Where lump sum model (i.e. Option A or B) is adopted, the contractor’s reward may differ if the proposal is accepted as a CP or as a CSDP. For Core Clause 16.1, the reward of a CP depends on the value engineering percentage prescribed in the contract data and the reward / savings for a CSDP under ACC VII:2 are shared equally.
Core Clause 16.1 is silent on design responsibility even though a CP may involve amendment to the design of the works. Nevertheless, this is likely to be a point for negotiation with the project manager and the client, and a contractor may be required to bear responsibility as a condition of approval. By comparison, it is made clear that a contractor shall bear the design responsibility for a CSDP under ACC VII:3.
Regardless of the approach, where a proposal involves amendment of the client’s permanent works design, contractors should carefully and clearly delineate the scope of the design change so that there is a clear boundary of design responsibilities.
There is no limit to the scope of the cost savings for a CP or CSDP before it can be approved.
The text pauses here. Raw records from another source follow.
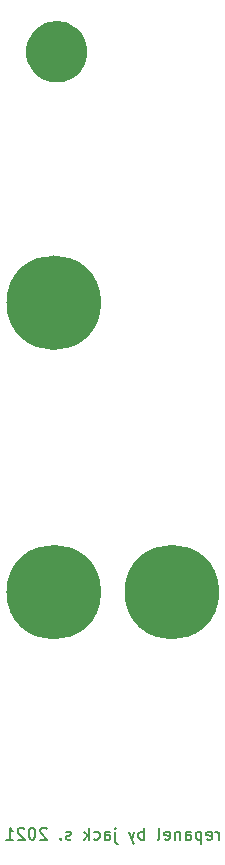
<source format=gbr>
G04 #@! TF.GenerationSoftware,KiCad,Pcbnew,(5.1.5-0)*
G04 #@! TF.CreationDate,2021-01-20T00:49:02-08:00*
G04 #@! TF.ProjectId,bong0,626f6e67-302e-46b6-9963-61645f706362,rev?*
G04 #@! TF.SameCoordinates,Original*
G04 #@! TF.FileFunction,Soldermask,Bot*
G04 #@! TF.FilePolarity,Negative*
%FSLAX46Y46*%
G04 Gerber Fmt 4.6, Leading zero omitted, Abs format (unit mm)*
G04 Created by KiCad (PCBNEW (5.1.5-0)) date 2021-01-20 00:49:02*
%MOMM*%
%LPD*%
G04 APERTURE LIST*
%ADD10C,1.000000*%
%ADD11C,0.150000*%
%ADD12C,0.100000*%
G04 APERTURE END LIST*
D10*
X8500000Y-76250000D02*
G75*
G03X8500000Y-76250000I-3500000J0D01*
G01*
D11*
X18976190Y-121702380D02*
X18976190Y-121035714D01*
X18976190Y-121226190D02*
X18928571Y-121130952D01*
X18880952Y-121083333D01*
X18785714Y-121035714D01*
X18690476Y-121035714D01*
X17976190Y-121654761D02*
X18071428Y-121702380D01*
X18261904Y-121702380D01*
X18357142Y-121654761D01*
X18404761Y-121559523D01*
X18404761Y-121178571D01*
X18357142Y-121083333D01*
X18261904Y-121035714D01*
X18071428Y-121035714D01*
X17976190Y-121083333D01*
X17928571Y-121178571D01*
X17928571Y-121273809D01*
X18404761Y-121369047D01*
X17500000Y-121035714D02*
X17500000Y-122035714D01*
X17500000Y-121083333D02*
X17404761Y-121035714D01*
X17214285Y-121035714D01*
X17119047Y-121083333D01*
X17071428Y-121130952D01*
X17023809Y-121226190D01*
X17023809Y-121511904D01*
X17071428Y-121607142D01*
X17119047Y-121654761D01*
X17214285Y-121702380D01*
X17404761Y-121702380D01*
X17500000Y-121654761D01*
X16166666Y-121702380D02*
X16166666Y-121178571D01*
X16214285Y-121083333D01*
X16309523Y-121035714D01*
X16499999Y-121035714D01*
X16595238Y-121083333D01*
X16166666Y-121654761D02*
X16261904Y-121702380D01*
X16499999Y-121702380D01*
X16595238Y-121654761D01*
X16642857Y-121559523D01*
X16642857Y-121464285D01*
X16595238Y-121369047D01*
X16499999Y-121321428D01*
X16261904Y-121321428D01*
X16166666Y-121273809D01*
X15690476Y-121035714D02*
X15690476Y-121702380D01*
X15690476Y-121130952D02*
X15642857Y-121083333D01*
X15547619Y-121035714D01*
X15404761Y-121035714D01*
X15309523Y-121083333D01*
X15261904Y-121178571D01*
X15261904Y-121702380D01*
X14404761Y-121654761D02*
X14499999Y-121702380D01*
X14690476Y-121702380D01*
X14785714Y-121654761D01*
X14833333Y-121559523D01*
X14833333Y-121178571D01*
X14785714Y-121083333D01*
X14690476Y-121035714D01*
X14499999Y-121035714D01*
X14404761Y-121083333D01*
X14357142Y-121178571D01*
X14357142Y-121273809D01*
X14833333Y-121369047D01*
X13785714Y-121702380D02*
X13880952Y-121654761D01*
X13928571Y-121559523D01*
X13928571Y-120702380D01*
X12642857Y-121702380D02*
X12642857Y-120702380D01*
X12642857Y-121083333D02*
X12547619Y-121035714D01*
X12357142Y-121035714D01*
X12261904Y-121083333D01*
X12214285Y-121130952D01*
X12166666Y-121226190D01*
X12166666Y-121511904D01*
X12214285Y-121607142D01*
X12261904Y-121654761D01*
X12357142Y-121702380D01*
X12547619Y-121702380D01*
X12642857Y-121654761D01*
X11833333Y-121035714D02*
X11595238Y-121702380D01*
X11357142Y-121035714D02*
X11595238Y-121702380D01*
X11690476Y-121940476D01*
X11738095Y-121988095D01*
X11833333Y-122035714D01*
X10214285Y-121035714D02*
X10214285Y-121892857D01*
X10261904Y-121988095D01*
X10357142Y-122035714D01*
X10404761Y-122035714D01*
X10214285Y-120702380D02*
X10261904Y-120750000D01*
X10214285Y-120797619D01*
X10166666Y-120750000D01*
X10214285Y-120702380D01*
X10214285Y-120797619D01*
X9309523Y-121702380D02*
X9309523Y-121178571D01*
X9357142Y-121083333D01*
X9452380Y-121035714D01*
X9642857Y-121035714D01*
X9738095Y-121083333D01*
X9309523Y-121654761D02*
X9404761Y-121702380D01*
X9642857Y-121702380D01*
X9738095Y-121654761D01*
X9785714Y-121559523D01*
X9785714Y-121464285D01*
X9738095Y-121369047D01*
X9642857Y-121321428D01*
X9404761Y-121321428D01*
X9309523Y-121273809D01*
X8404761Y-121654761D02*
X8500000Y-121702380D01*
X8690476Y-121702380D01*
X8785714Y-121654761D01*
X8833333Y-121607142D01*
X8880952Y-121511904D01*
X8880952Y-121226190D01*
X8833333Y-121130952D01*
X8785714Y-121083333D01*
X8690476Y-121035714D01*
X8500000Y-121035714D01*
X8404761Y-121083333D01*
X7976190Y-121702380D02*
X7976190Y-120702380D01*
X7880952Y-121321428D02*
X7595238Y-121702380D01*
X7595238Y-121035714D02*
X7976190Y-121416666D01*
X6452380Y-121654761D02*
X6357142Y-121702380D01*
X6166666Y-121702380D01*
X6071428Y-121654761D01*
X6023809Y-121559523D01*
X6023809Y-121511904D01*
X6071428Y-121416666D01*
X6166666Y-121369047D01*
X6309523Y-121369047D01*
X6404761Y-121321428D01*
X6452380Y-121226190D01*
X6452380Y-121178571D01*
X6404761Y-121083333D01*
X6309523Y-121035714D01*
X6166666Y-121035714D01*
X6071428Y-121083333D01*
X5595238Y-121607142D02*
X5547619Y-121654761D01*
X5595238Y-121702380D01*
X5642857Y-121654761D01*
X5595238Y-121607142D01*
X5595238Y-121702380D01*
X4404761Y-120797619D02*
X4357142Y-120750000D01*
X4261904Y-120702380D01*
X4023809Y-120702380D01*
X3928571Y-120750000D01*
X3880952Y-120797619D01*
X3833333Y-120892857D01*
X3833333Y-120988095D01*
X3880952Y-121130952D01*
X4452380Y-121702380D01*
X3833333Y-121702380D01*
X3214285Y-120702380D02*
X3119047Y-120702380D01*
X3023809Y-120750000D01*
X2976190Y-120797619D01*
X2928571Y-120892857D01*
X2880952Y-121083333D01*
X2880952Y-121321428D01*
X2928571Y-121511904D01*
X2976190Y-121607142D01*
X3023809Y-121654761D01*
X3119047Y-121702380D01*
X3214285Y-121702380D01*
X3309523Y-121654761D01*
X3357142Y-121607142D01*
X3404761Y-121511904D01*
X3452380Y-121321428D01*
X3452380Y-121083333D01*
X3404761Y-120892857D01*
X3357142Y-120797619D01*
X3309523Y-120750000D01*
X3214285Y-120702380D01*
X2500000Y-120797619D02*
X2452380Y-120750000D01*
X2357142Y-120702380D01*
X2119047Y-120702380D01*
X2023809Y-120750000D01*
X1976190Y-120797619D01*
X1928571Y-120892857D01*
X1928571Y-120988095D01*
X1976190Y-121130952D01*
X2547619Y-121702380D01*
X1928571Y-121702380D01*
X976190Y-121702380D02*
X1547619Y-121702380D01*
X1261904Y-121702380D02*
X1261904Y-120702380D01*
X1357142Y-120845238D01*
X1452380Y-120940476D01*
X1547619Y-120988095D01*
D10*
X8500000Y-100750000D02*
G75*
G03X8500000Y-100750000I-3500000J0D01*
G01*
X18500000Y-100750000D02*
G75*
G03X18500000Y-100750000I-3500000J0D01*
G01*
D12*
G36*
X15604975Y-97708585D02*
G01*
X15904528Y-97768170D01*
X16468874Y-98001930D01*
X16976772Y-98341296D01*
X17408704Y-98773228D01*
X17748070Y-99281126D01*
X17981830Y-99845472D01*
X18101000Y-100444578D01*
X18101000Y-101055422D01*
X17981830Y-101654528D01*
X17748070Y-102218874D01*
X17408704Y-102726772D01*
X16976772Y-103158704D01*
X16468874Y-103498070D01*
X15904528Y-103731830D01*
X15604975Y-103791415D01*
X15305423Y-103851000D01*
X14694577Y-103851000D01*
X14395025Y-103791415D01*
X14095472Y-103731830D01*
X13531126Y-103498070D01*
X13023228Y-103158704D01*
X12591296Y-102726772D01*
X12251930Y-102218874D01*
X12018170Y-101654528D01*
X11899000Y-101055422D01*
X11899000Y-100444578D01*
X12018170Y-99845472D01*
X12251930Y-99281126D01*
X12591296Y-98773228D01*
X13023228Y-98341296D01*
X13531126Y-98001930D01*
X14095472Y-97768170D01*
X14395025Y-97708585D01*
X14694577Y-97649000D01*
X15305423Y-97649000D01*
X15604975Y-97708585D01*
G37*
G36*
X5604975Y-97708585D02*
G01*
X5904528Y-97768170D01*
X6468874Y-98001930D01*
X6976772Y-98341296D01*
X7408704Y-98773228D01*
X7748070Y-99281126D01*
X7981830Y-99845472D01*
X8101000Y-100444578D01*
X8101000Y-101055422D01*
X7981830Y-101654528D01*
X7748070Y-102218874D01*
X7408704Y-102726772D01*
X6976772Y-103158704D01*
X6468874Y-103498070D01*
X5904528Y-103731830D01*
X5604975Y-103791415D01*
X5305423Y-103851000D01*
X4694577Y-103851000D01*
X4395025Y-103791415D01*
X4095472Y-103731830D01*
X3531126Y-103498070D01*
X3023228Y-103158704D01*
X2591296Y-102726772D01*
X2251930Y-102218874D01*
X2018170Y-101654528D01*
X1899000Y-101055422D01*
X1899000Y-100444578D01*
X2018170Y-99845472D01*
X2251930Y-99281126D01*
X2591296Y-98773228D01*
X3023228Y-98341296D01*
X3531126Y-98001930D01*
X4095472Y-97768170D01*
X4395025Y-97708585D01*
X4694577Y-97649000D01*
X5305423Y-97649000D01*
X5604975Y-97708585D01*
G37*
G36*
X5604975Y-73208585D02*
G01*
X5904528Y-73268170D01*
X6468874Y-73501930D01*
X6976772Y-73841296D01*
X7408704Y-74273228D01*
X7748070Y-74781126D01*
X7981830Y-75345472D01*
X8101000Y-75944578D01*
X8101000Y-76555422D01*
X7981830Y-77154528D01*
X7748070Y-77718874D01*
X7408704Y-78226772D01*
X6976772Y-78658704D01*
X6468874Y-78998070D01*
X5904528Y-79231830D01*
X5604975Y-79291415D01*
X5305423Y-79351000D01*
X4694577Y-79351000D01*
X4395025Y-79291415D01*
X4095472Y-79231830D01*
X3531126Y-78998070D01*
X3023228Y-78658704D01*
X2591296Y-78226772D01*
X2251930Y-77718874D01*
X2018170Y-77154528D01*
X1899000Y-76555422D01*
X1899000Y-75944578D01*
X2018170Y-75345472D01*
X2251930Y-74781126D01*
X2591296Y-74273228D01*
X3023228Y-73841296D01*
X3531126Y-73501930D01*
X4095472Y-73268170D01*
X4395025Y-73208585D01*
X4694577Y-73149000D01*
X5305423Y-73149000D01*
X5604975Y-73208585D01*
G37*
G36*
X5757430Y-52448978D02*
G01*
X6008684Y-52498955D01*
X6204752Y-52580169D01*
X6482034Y-52695023D01*
X6482035Y-52695024D01*
X6908041Y-52979671D01*
X7270329Y-53341959D01*
X7460524Y-53626607D01*
X7554977Y-53767966D01*
X7751045Y-54241317D01*
X7851000Y-54743823D01*
X7851000Y-55256177D01*
X7751045Y-55758683D01*
X7554977Y-56232034D01*
X7554976Y-56232035D01*
X7270329Y-56658041D01*
X6908041Y-57020329D01*
X6623393Y-57210524D01*
X6482034Y-57304977D01*
X6204752Y-57419831D01*
X6008684Y-57501045D01*
X5757430Y-57551023D01*
X5506177Y-57601000D01*
X4993823Y-57601000D01*
X4742570Y-57551023D01*
X4491316Y-57501045D01*
X4295248Y-57419831D01*
X4017966Y-57304977D01*
X3876607Y-57210524D01*
X3591959Y-57020329D01*
X3229671Y-56658041D01*
X2945024Y-56232035D01*
X2945023Y-56232034D01*
X2748955Y-55758683D01*
X2649000Y-55256177D01*
X2649000Y-54743823D01*
X2748955Y-54241317D01*
X2945023Y-53767966D01*
X3039476Y-53626607D01*
X3229671Y-53341959D01*
X3591959Y-52979671D01*
X4017965Y-52695024D01*
X4017966Y-52695023D01*
X4295248Y-52580169D01*
X4491316Y-52498955D01*
X4742570Y-52448978D01*
X4993823Y-52399000D01*
X5506177Y-52399000D01*
X5757430Y-52448978D01*
G37*
M02*

</source>
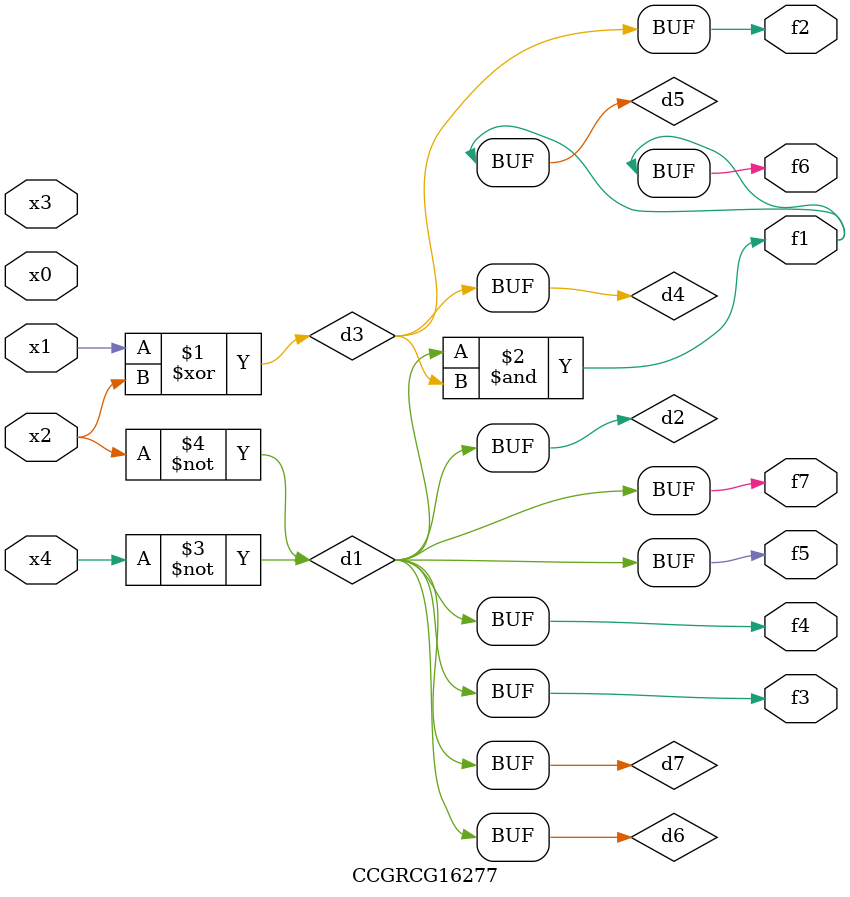
<source format=v>
module CCGRCG16277(
	input x0, x1, x2, x3, x4,
	output f1, f2, f3, f4, f5, f6, f7
);

	wire d1, d2, d3, d4, d5, d6, d7;

	not (d1, x4);
	not (d2, x2);
	xor (d3, x1, x2);
	buf (d4, d3);
	and (d5, d1, d3);
	buf (d6, d1, d2);
	buf (d7, d2);
	assign f1 = d5;
	assign f2 = d4;
	assign f3 = d7;
	assign f4 = d7;
	assign f5 = d7;
	assign f6 = d5;
	assign f7 = d7;
endmodule

</source>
As a result, even relatively trivial cost saving may be considered and accepted.
Core Clause 16.1 does not expressly require the contractor to compensate the project manager for their review costs. However, this is likely to be negotiated with the project manager and the client, and a contractor may be required to bear the cost as it is required to do under ACC VII:2.
Where a contractor is required or obliged to compensate the project manager’s cost for reviewing the proposal, the contractor may be able to limit exposure by negotiating and agreeing a fixed lump sum fee or a fixed percentage of fees dependent on the expected cost saving of the proposal.
In principle, a proposal with the primary objective of accelerating or mitigating delay, without involving any reduction of construction cost, should be submitted under Core Clause 36.
Where the proposal involves a reduction in construction costs but also reduces construction time or enhances productivity, such savings can also be considered in a CSDP under ACC VII:2 and a CP under Core Clause 16.1, subject to the comments above regarding sub-clause 16.1A. Although not expressly provided for, a CP can, in theory, include a reduction in construction time or improvement in efficiency as a consequence of the implementation of the proposal.
Both Core Clause 16 and ACC VII:2 expressly provide a timeframe for the project manager to make a decision regarding the CP or the CSDP or request further information for the CP.
The nature and scope of the proposed cost-saving proposal may mean that the project manager cannot decide within the stated period. Nevertheless, the mechanism for requesting further information under Core Clause 16 or to request a contractor agrees to extend the timeline under ACC VII:2 should not be used to delay the decision-making process.